[Stored dataset items]
○ ○ ○ ○
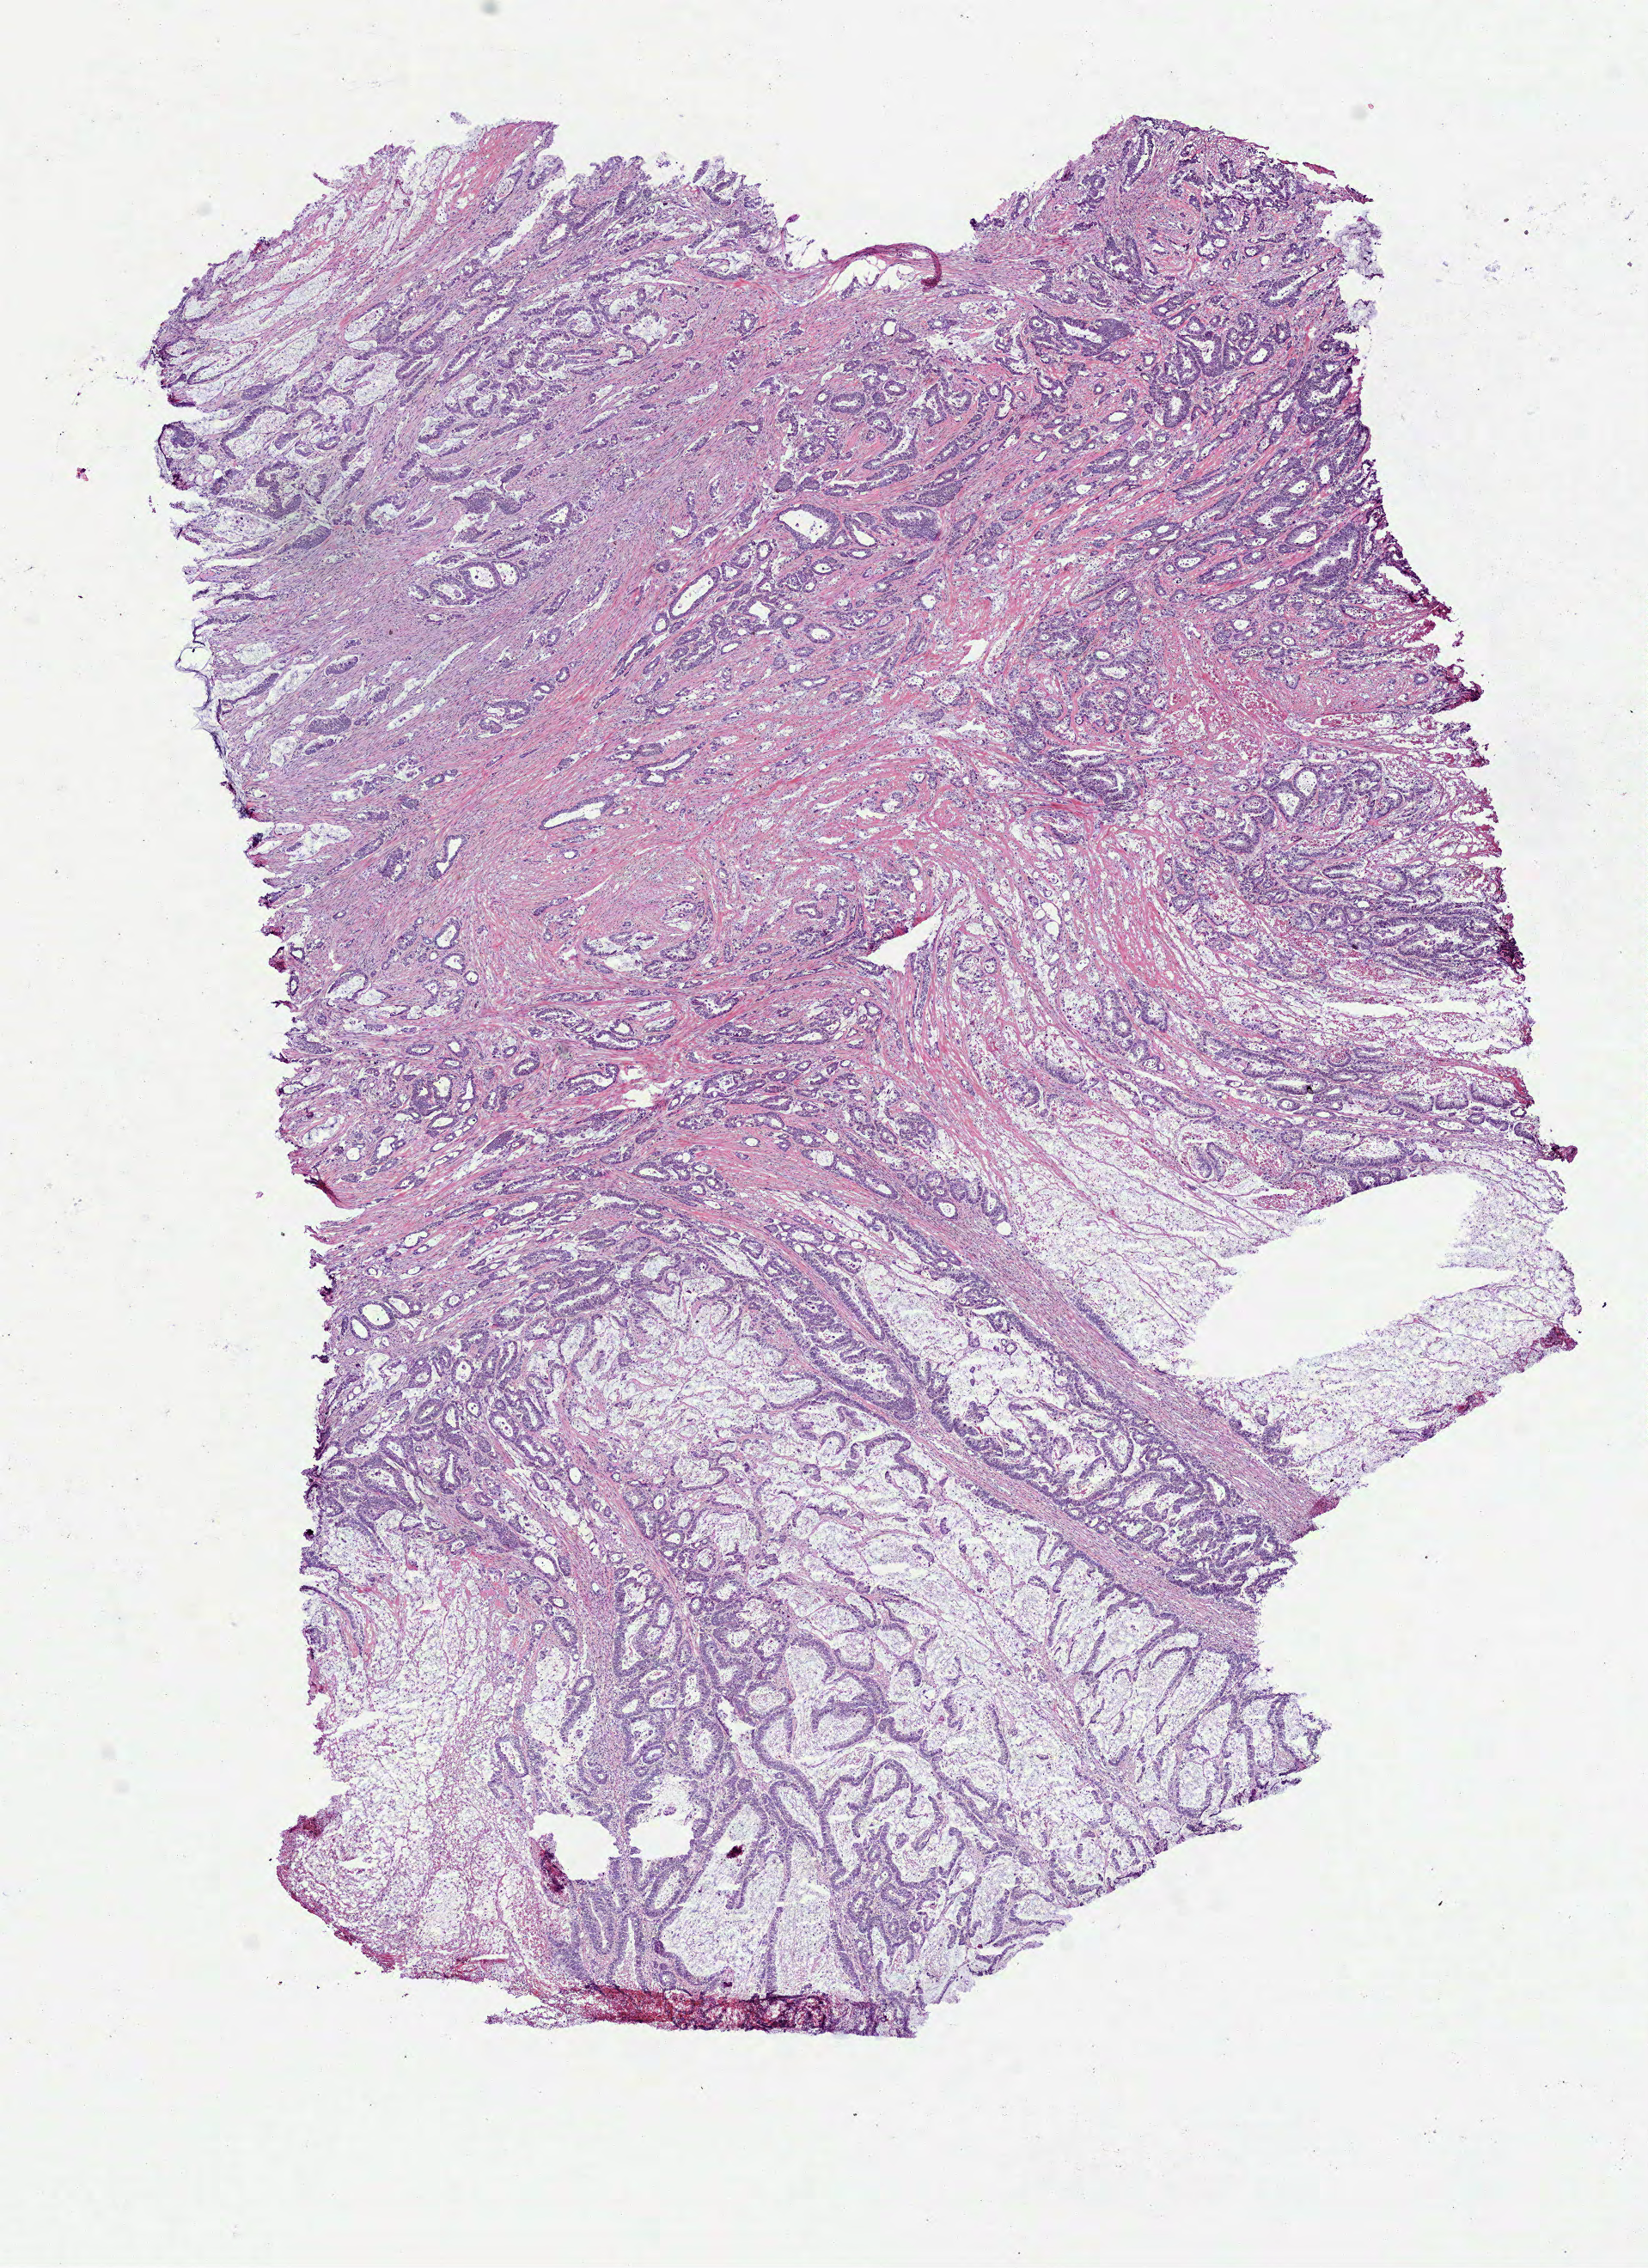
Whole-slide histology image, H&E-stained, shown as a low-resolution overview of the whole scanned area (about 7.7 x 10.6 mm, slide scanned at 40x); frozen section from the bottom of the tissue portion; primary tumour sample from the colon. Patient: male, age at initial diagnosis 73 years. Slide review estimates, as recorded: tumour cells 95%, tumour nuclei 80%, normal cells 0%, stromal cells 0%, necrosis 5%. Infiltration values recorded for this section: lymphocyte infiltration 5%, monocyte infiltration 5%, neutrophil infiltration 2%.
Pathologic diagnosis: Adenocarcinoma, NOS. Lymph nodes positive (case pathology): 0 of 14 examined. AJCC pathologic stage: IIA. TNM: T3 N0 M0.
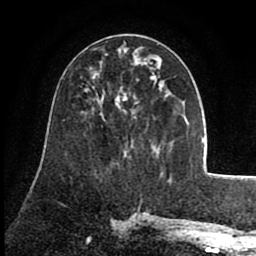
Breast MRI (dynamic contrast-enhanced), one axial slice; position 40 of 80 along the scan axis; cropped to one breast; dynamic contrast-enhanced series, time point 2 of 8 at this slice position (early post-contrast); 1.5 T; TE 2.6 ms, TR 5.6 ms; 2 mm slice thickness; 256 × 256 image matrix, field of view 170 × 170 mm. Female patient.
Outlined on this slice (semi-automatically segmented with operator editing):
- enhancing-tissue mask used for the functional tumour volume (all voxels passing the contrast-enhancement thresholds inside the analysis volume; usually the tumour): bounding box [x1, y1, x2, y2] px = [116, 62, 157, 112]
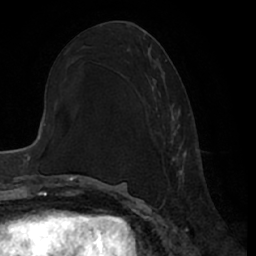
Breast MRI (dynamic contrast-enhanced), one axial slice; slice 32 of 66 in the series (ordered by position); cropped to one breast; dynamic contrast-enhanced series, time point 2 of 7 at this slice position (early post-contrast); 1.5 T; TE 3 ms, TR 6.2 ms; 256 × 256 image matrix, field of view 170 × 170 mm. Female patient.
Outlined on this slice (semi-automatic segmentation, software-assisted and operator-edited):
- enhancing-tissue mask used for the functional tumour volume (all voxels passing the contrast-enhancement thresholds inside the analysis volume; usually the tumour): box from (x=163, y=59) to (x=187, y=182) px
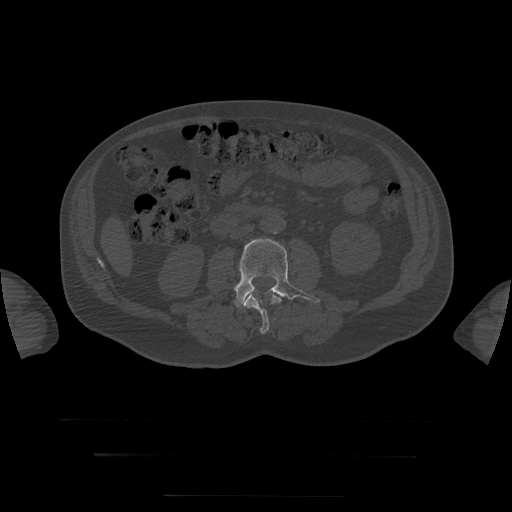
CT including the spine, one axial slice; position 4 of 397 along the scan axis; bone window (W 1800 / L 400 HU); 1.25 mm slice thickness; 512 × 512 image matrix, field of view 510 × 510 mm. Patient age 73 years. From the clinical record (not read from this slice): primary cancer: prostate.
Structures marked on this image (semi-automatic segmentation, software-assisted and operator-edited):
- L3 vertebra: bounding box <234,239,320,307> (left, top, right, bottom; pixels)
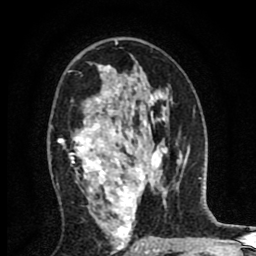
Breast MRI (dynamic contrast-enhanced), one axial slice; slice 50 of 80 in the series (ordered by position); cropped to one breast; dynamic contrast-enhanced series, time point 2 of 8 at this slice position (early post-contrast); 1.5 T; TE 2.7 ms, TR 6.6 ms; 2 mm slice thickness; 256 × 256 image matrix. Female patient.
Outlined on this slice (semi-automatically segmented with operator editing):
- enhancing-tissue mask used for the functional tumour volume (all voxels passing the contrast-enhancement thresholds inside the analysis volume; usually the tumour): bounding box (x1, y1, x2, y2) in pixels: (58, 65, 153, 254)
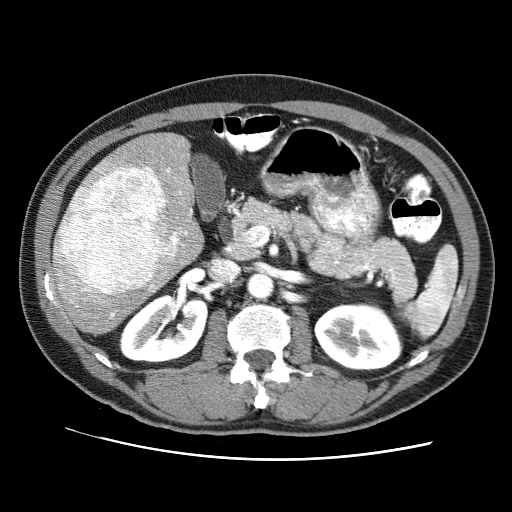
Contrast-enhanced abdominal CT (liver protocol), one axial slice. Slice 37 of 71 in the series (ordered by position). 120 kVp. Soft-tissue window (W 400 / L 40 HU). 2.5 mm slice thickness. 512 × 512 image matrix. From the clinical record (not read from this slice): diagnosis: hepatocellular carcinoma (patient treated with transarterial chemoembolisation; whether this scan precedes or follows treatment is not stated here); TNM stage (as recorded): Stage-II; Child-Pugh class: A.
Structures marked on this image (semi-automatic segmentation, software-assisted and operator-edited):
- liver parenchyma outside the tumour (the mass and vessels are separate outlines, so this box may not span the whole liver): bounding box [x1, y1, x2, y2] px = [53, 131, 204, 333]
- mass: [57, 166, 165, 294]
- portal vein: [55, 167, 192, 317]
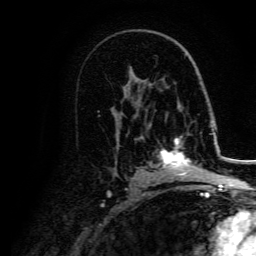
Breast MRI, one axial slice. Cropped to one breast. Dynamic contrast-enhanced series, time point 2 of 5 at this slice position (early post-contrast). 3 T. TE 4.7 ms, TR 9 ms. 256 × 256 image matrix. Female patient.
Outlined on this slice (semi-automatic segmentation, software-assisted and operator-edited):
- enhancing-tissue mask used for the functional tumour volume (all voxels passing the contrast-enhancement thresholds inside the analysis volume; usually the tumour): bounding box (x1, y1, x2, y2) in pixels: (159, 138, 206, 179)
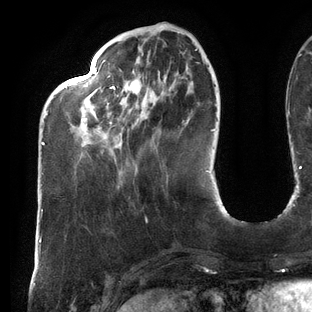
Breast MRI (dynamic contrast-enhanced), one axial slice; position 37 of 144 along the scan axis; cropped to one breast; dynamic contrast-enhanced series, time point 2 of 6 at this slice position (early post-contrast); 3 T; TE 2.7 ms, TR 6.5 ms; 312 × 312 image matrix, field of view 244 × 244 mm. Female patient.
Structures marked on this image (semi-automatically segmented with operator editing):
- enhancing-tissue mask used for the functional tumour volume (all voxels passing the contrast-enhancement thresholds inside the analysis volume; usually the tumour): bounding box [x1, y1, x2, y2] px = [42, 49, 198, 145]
○ ○ ○ ○
Problem requirements:
Give back the data verbatim. The pictures are not part of the copy.

Response:
Whole-slide histology image, H&E-stained, shown as a low-resolution overview of the whole scanned area (about 7.7 x 10.6 mm, slide scanned at 40x); frozen section from the bottom of the tissue portion; primary tumour sample from the colon. Patient: male, age at initial diagnosis 73 years. Slide review estimates, as recorded: tumour cells 95%, tumour nuclei 80%, normal cells 0%, stromal cells 0%, necrosis 5%. Infiltration values recorded for this section: lymphocyte infiltration 5%, monocyte infiltration 5%, neutrophil infiltration 2%.
Pathologic diagnosis: Adenocarcinoma, NOS. Lymph nodes positive (case pathology): 0 of 14 examined. AJCC pathologic stage: IIA. TNM: T3 N0 M0.
Breast MRI (dynamic contrast-enhanced), one axial slice; position 40 of 80 along the scan axis; cropped to one breast; dynamic contrast-enhanced series, time point 2 of 8 at this slice position (early post-contrast); 1.5 T; TE 2.6 ms, TR 5.6 ms; 2 mm slice thickness; 256 × 256 image matrix, field of view 170 × 170 mm. Female patient.
Outlined on this slice (semi-automatically segmented with operator editing):
- enhancing-tissue mask used for the functional tumour volume (all voxels passing the contrast-enhancement thresholds inside the analysis volume; usually the tumour): bounding box [x1, y1, x2, y2] px = [116, 62, 157, 112]
Breast MRI (dynamic contrast-enhanced), one axial slice; slice 32 of 66 in the series (ordered by position); cropped to one breast; dynamic contrast-enhanced series, time point 2 of 7 at this slice position (early post-contrast); 1.5 T; TE 3 ms, TR 6.2 ms; 256 × 256 image matrix, field of view 170 × 170 mm. Female patient.
Outlined on this slice (semi-automatic segmentation, software-assisted and operator-edited):
- enhancing-tissue mask used for the functional tumour volume (all voxels passing the contrast-enhancement thresholds inside the analysis volume; usually the tumour): box from (x=163, y=59) to (x=187, y=182) px
CT including the spine, one axial slice; position 4 of 397 along the scan axis; bone window (W 1800 / L 400 HU); 1.25 mm slice thickness; 512 × 512 image matrix, field of view 510 × 510 mm. Patient age 73 years. From the clinical record (not read from this slice): primary cancer: prostate.
Structures marked on this image (semi-automatic segmentation, software-assisted and operator-edited):
- L3 vertebra: bounding box <234,239,320,307> (left, top, right, bottom; pixels)
Breast MRI (dynamic contrast-enhanced), one axial slice; slice 50 of 80 in the series (ordered by position); cropped to one breast; dynamic contrast-enhanced series, time point 2 of 8 at this slice position (early post-contrast); 1.5 T; TE 2.7 ms, TR 6.6 ms; 2 mm slice thickness; 256 × 256 image matrix. Female patient.
Outlined on this slice (semi-automatically segmented with operator editing):
- enhancing-tissue mask used for the functional tumour volume (all voxels passing the contrast-enhancement thresholds inside the analysis volume; usually the tumour): bounding box (x1, y1, x2, y2) in pixels: (58, 65, 153, 254)
Contrast-enhanced abdominal CT (liver protocol), one axial slice. Slice 37 of 71 in the series (ordered by position). 120 kVp. Soft-tissue window (W 400 / L 40 HU). 2.5 mm slice thickness. 512 × 512 image matrix. From the clinical record (not read from this slice): diagnosis: hepatocellular carcinoma (patient treated with transarterial chemoembolisation; whether this scan precedes or follows treatment is not stated here); TNM stage (as recorded): Stage-II; Child-Pugh class: A.
Structures marked on this image (semi-automatic segmentation, software-assisted and operator-edited):
- liver parenchyma outside the tumour (the mass and vessels are separate outlines, so this box may not span the whole liver): bounding box [x1, y1, x2, y2] px = [53, 131, 204, 333]
- mass: [57, 166, 165, 294]
- portal vein: [55, 167, 192, 317]
Breast MRI, one axial slice. Cropped to one breast. Dynamic contrast-enhanced series, time point 2 of 5 at this slice position (early post-contrast). 3 T. TE 4.7 ms, TR 9 ms. 256 × 256 image matrix. Female patient.
Outlined on this slice (semi-automatic segmentation, software-assisted and operator-edited):
- enhancing-tissue mask used for the functional tumour volume (all voxels passing the contrast-enhancement thresholds inside the analysis volume; usually the tumour): bounding box (x1, y1, x2, y2) in pixels: (159, 138, 206, 179)
Breast MRI (dynamic contrast-enhanced), one axial slice; position 37 of 144 along the scan axis; cropped to one breast; dynamic contrast-enhanced series, time point 2 of 6 at this slice position (early post-contrast); 3 T; TE 2.7 ms, TR 6.5 ms; 312 × 312 image matrix, field of view 244 × 244 mm. Female patient.
Structures marked on this image (semi-automatically segmented with operator editing):
- enhancing-tissue mask used for the functional tumour volume (all voxels passing the contrast-enhancement thresholds inside the analysis volume; usually the tumour): bounding box [x1, y1, x2, y2] px = [42, 49, 198, 145]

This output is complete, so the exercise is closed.